Gramps and Digicams

It’s mixing-and-matching time—pulling together elements of the last post (on digital prints) and the next-to-the-last (about my father-in-law).

I have used digital cameras for a long time, at least as far back as 1997. The photo of my daughter and her grandfather was taken in late 1998 with a digital camera I can’t recall. I suspect that it was Kodak’s then top-of-the-line 1.6 megapixel shooter, which sold for more than a thousand bucks. A year later, I moved up to Canon’s PowerShot S20, a lightweight (for the time), full-featured 3-megapixel digital camera.

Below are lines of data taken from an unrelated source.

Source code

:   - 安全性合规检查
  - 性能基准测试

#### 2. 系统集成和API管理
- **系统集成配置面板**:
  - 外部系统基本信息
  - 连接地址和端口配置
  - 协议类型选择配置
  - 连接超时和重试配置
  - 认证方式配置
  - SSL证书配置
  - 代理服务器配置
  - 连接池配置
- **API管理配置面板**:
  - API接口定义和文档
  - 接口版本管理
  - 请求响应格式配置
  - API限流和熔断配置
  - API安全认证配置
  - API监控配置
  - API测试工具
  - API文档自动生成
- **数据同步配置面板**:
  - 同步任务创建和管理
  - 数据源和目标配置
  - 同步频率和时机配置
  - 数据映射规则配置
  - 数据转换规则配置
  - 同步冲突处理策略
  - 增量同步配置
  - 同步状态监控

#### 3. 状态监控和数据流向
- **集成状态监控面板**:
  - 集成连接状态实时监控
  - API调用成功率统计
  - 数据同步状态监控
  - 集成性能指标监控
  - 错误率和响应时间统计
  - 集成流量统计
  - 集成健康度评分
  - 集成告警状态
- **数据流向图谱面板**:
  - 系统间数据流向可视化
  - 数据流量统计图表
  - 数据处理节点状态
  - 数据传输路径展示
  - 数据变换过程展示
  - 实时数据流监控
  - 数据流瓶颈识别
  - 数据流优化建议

I also have used or owned the Sony MVC-FD75, Olympus C-3030, Kodak DC3200, Casio QV-3000EX, Kodak DC4800, Nikon CoolPix 775, Canon Sony DSC-F828, PowerShot G5, Nikon CoolPix 5200, Canon Digital Rebel, Nikon CoolPix 5900, Nikon D70, and Canon EOS 20D.

Digital camera manufacturers tell tall tales about what size prints the devices’ images can produce. Somehow as the number of megapixels grows greater, the stated sizes of prints shrink for what was state of the art. The 3-megapixel camera of yesteryear supposedly could support big prints, but marketing for newer digicams states smaller sizes for the older device. It’s all marketing, of course, so that some people will buy more megapixels to print bigger.